- City: Rostraver Township, PA
- League: Mid-Atlantic Hockey League
- Founded: 2007
- Folded: 2008
- Home arena: Rostraver Ice Garden
- Colors: navy blue, gold
- Owners: Bill Faddis, Jim Logue
- Head coach: Brian Cersosimo
- Media: Monessen Valley Independent Pittsburgh Post-Gazette

Franchise history
- 2007-2008: Mon Valley Thunder

Championships
- Regular season titles: 0

= Mon Valley Thunder =

The Mon Valley Thunder was an ice hockey team which played in the inaugural season of the Mid-Atlantic Hockey League in 2007. The team played its home games in the Rostraver Ice Garden in Rostraver Township, Pennsylvania. Brian Cersosimo was the team's first and only head coach. Following the 2007-08 season the Mon Valley Thunder folded before the MAHL folded in September 2008. In their lone season as a professional hockey club, the Thunder went 11-17 with three shootout losses and a goal differential of -53.

Cersosimo, the Pittsburgh native, had experience coaching at several levels in the Pittsburgh area. Before taking over the Thunder, he coached a local high school team, a junior hockey team associated with the Pittsburgh Penguins, and another short-lived Class A minor league hockey team from Pittsburgh.

The Mon Valley Thunder got their name from the Mon Valley Thunder Youth Hockey Association of the Pittsburgh Amateur Hockey League. The latter team was founded in 1965 and plays at the same venue as the pros once did.

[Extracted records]
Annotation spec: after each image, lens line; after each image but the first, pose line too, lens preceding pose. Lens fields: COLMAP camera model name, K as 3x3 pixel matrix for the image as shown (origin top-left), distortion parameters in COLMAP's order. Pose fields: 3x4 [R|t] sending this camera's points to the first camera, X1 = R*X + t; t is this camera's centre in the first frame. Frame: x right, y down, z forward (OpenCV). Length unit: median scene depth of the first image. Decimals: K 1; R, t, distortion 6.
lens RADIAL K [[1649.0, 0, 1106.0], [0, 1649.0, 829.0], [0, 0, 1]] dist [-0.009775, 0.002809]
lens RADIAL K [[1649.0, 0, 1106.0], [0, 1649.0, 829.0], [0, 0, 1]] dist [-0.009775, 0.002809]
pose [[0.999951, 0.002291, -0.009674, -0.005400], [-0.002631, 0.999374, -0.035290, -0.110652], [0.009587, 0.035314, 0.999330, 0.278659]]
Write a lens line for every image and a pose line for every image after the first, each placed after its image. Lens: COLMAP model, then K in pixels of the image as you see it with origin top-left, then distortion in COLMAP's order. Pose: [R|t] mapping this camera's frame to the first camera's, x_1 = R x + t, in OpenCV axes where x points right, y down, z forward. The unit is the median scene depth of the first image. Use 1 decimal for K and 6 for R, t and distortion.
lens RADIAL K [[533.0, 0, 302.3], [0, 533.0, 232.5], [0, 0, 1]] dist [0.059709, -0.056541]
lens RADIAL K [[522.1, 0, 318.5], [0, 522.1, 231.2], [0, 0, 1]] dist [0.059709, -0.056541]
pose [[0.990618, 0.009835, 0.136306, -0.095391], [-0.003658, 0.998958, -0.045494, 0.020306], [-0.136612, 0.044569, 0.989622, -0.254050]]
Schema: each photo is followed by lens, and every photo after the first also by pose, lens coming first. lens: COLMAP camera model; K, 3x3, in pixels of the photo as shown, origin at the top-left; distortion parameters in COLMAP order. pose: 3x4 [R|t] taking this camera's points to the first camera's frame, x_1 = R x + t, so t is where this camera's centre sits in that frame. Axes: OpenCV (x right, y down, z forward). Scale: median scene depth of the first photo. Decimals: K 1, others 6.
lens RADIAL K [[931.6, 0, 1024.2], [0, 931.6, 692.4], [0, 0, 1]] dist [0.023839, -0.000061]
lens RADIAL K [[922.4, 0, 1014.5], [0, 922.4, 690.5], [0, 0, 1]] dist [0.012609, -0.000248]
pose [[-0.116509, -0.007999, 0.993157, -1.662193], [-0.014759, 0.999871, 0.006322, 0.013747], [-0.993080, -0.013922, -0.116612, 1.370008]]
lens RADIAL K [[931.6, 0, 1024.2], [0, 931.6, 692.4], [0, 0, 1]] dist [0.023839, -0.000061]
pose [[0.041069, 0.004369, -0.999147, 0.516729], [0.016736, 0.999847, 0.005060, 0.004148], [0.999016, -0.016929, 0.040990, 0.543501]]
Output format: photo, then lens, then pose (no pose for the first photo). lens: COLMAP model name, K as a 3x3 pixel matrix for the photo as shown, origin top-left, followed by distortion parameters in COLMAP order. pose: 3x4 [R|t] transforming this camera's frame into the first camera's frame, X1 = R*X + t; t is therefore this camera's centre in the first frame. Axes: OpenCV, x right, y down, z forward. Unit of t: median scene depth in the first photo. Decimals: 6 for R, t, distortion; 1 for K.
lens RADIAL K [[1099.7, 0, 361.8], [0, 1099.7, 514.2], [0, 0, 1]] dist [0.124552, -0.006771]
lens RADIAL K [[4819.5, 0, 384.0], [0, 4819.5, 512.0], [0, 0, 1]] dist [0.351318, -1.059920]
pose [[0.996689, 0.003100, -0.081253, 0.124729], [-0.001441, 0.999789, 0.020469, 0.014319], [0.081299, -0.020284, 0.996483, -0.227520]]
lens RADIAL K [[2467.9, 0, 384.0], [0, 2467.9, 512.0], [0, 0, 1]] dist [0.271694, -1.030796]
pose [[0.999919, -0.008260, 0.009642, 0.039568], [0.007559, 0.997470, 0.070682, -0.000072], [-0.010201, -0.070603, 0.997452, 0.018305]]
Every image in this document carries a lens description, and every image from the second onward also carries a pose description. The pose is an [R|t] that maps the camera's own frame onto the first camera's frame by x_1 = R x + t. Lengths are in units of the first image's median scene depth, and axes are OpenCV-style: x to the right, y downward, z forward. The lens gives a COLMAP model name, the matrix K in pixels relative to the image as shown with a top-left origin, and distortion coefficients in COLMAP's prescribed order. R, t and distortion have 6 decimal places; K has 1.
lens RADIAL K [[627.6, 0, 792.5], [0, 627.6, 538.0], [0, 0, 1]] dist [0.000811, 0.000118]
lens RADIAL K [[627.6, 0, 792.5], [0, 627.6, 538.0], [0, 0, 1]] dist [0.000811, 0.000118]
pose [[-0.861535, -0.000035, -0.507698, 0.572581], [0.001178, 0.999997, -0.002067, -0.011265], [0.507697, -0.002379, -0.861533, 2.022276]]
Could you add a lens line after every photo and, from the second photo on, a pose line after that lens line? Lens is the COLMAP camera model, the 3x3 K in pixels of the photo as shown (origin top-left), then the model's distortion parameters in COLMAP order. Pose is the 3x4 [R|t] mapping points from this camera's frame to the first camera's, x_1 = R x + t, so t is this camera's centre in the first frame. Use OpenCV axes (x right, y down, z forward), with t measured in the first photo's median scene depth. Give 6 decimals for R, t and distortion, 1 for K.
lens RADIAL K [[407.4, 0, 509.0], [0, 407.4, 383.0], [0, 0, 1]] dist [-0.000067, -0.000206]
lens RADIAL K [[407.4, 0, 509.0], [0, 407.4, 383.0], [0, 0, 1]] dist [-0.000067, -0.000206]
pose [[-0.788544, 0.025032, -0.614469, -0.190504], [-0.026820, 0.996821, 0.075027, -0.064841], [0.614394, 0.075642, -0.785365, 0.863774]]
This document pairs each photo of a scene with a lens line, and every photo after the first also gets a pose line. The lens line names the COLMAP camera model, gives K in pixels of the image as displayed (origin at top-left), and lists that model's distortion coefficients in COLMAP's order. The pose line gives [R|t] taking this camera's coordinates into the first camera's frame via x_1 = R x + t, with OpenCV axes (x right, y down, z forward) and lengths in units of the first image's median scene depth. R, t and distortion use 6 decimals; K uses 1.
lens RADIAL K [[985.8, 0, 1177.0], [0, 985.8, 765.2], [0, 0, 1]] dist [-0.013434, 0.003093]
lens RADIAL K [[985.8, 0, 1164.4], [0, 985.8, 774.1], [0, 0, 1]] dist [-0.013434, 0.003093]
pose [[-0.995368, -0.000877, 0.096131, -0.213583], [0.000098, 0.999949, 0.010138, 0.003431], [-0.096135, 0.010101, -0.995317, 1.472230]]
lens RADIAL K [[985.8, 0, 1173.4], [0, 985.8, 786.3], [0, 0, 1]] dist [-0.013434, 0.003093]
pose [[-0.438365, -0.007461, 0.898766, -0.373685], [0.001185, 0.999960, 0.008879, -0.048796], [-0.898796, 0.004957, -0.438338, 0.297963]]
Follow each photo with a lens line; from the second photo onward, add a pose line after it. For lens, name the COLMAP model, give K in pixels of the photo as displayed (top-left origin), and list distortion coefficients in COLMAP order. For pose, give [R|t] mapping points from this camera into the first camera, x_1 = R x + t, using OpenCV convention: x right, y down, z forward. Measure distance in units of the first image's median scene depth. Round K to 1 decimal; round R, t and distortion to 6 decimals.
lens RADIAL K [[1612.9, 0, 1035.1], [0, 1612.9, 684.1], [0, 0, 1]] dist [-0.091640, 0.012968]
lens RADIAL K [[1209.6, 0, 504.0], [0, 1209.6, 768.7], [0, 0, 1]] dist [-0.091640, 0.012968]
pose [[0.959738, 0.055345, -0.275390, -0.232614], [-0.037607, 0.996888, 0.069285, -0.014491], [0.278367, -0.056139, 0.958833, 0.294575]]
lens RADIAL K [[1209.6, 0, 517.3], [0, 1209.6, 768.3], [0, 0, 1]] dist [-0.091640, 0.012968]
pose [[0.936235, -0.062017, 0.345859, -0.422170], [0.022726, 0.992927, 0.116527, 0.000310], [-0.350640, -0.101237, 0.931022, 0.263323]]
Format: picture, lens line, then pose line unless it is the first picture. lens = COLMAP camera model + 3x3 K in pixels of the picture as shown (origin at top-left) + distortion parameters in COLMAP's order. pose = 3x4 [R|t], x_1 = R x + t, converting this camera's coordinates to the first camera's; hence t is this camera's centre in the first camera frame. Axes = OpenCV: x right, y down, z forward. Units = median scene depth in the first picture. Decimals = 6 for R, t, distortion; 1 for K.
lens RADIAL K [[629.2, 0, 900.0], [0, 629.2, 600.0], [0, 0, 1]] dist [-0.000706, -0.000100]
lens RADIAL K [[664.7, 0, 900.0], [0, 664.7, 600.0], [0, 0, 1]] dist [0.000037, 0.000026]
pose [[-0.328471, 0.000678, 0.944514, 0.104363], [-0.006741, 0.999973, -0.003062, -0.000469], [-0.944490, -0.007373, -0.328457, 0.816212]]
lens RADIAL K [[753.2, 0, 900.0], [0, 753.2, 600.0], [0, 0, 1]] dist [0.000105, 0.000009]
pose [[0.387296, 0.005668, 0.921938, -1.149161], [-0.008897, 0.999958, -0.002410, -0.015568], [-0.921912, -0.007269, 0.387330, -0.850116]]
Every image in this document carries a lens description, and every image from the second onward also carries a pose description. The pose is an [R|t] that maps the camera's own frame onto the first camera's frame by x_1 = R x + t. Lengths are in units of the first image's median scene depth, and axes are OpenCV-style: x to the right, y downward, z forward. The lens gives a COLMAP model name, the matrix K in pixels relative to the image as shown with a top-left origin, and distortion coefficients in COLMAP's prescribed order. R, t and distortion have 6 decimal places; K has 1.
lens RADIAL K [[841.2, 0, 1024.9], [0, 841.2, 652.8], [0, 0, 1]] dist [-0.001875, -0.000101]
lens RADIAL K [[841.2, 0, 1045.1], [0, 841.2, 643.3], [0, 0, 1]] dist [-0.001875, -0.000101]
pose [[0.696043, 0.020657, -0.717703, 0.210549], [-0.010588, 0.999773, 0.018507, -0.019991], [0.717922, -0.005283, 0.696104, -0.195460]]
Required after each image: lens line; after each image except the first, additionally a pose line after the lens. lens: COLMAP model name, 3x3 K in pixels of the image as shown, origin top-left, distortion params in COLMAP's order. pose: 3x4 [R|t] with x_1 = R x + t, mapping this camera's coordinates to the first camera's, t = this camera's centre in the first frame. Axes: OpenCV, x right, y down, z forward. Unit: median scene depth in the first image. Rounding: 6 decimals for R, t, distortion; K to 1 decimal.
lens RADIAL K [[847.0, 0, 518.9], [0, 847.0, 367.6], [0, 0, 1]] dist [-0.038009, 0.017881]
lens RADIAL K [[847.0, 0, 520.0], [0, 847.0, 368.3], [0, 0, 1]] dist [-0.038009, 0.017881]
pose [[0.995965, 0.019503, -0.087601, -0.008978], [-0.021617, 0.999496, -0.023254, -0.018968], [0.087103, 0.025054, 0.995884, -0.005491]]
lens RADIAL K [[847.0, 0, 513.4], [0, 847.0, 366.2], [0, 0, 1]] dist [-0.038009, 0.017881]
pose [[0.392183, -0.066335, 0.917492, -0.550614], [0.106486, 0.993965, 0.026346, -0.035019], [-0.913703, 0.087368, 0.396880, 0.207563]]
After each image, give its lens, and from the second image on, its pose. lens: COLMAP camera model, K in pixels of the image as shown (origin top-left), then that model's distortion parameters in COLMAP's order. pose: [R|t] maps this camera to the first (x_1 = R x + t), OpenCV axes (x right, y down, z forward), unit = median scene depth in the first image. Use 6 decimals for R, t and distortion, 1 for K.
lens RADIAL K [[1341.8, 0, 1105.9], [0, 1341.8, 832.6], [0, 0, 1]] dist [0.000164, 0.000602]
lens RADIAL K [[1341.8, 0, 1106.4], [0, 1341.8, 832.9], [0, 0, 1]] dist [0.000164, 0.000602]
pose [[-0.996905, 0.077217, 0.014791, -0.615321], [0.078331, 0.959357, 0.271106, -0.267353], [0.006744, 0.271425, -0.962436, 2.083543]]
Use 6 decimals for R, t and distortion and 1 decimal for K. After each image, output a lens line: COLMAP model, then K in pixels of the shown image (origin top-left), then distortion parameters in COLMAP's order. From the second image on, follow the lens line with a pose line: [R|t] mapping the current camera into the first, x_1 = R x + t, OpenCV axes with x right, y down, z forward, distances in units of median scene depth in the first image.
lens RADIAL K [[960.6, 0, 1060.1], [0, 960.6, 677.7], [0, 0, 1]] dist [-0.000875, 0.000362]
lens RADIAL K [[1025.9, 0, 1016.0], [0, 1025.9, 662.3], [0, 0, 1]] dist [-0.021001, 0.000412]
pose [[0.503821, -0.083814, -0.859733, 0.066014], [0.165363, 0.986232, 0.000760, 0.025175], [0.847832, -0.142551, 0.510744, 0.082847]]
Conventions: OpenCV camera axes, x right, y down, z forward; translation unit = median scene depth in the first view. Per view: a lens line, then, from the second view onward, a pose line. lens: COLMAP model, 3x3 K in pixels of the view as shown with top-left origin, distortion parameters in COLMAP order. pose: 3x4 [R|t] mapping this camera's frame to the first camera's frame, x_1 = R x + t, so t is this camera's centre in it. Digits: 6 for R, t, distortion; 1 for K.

## TASK GOAL
In the Mon Valley Thunder text, write out the passage word for word, starting at the words "Cersosimo, the Pittsburgh" and ending after "team from Pittsburgh.".

## WRITTEN RESPONSE
Cersosimo, the Pittsburgh native, had experience coaching at several levels in the Pittsburgh area. Before taking over the Thunder, he coached a local high school team, a junior hockey team associated with the Pittsburgh Penguins, and another short-lived Class A minor league hockey team from Pittsburgh.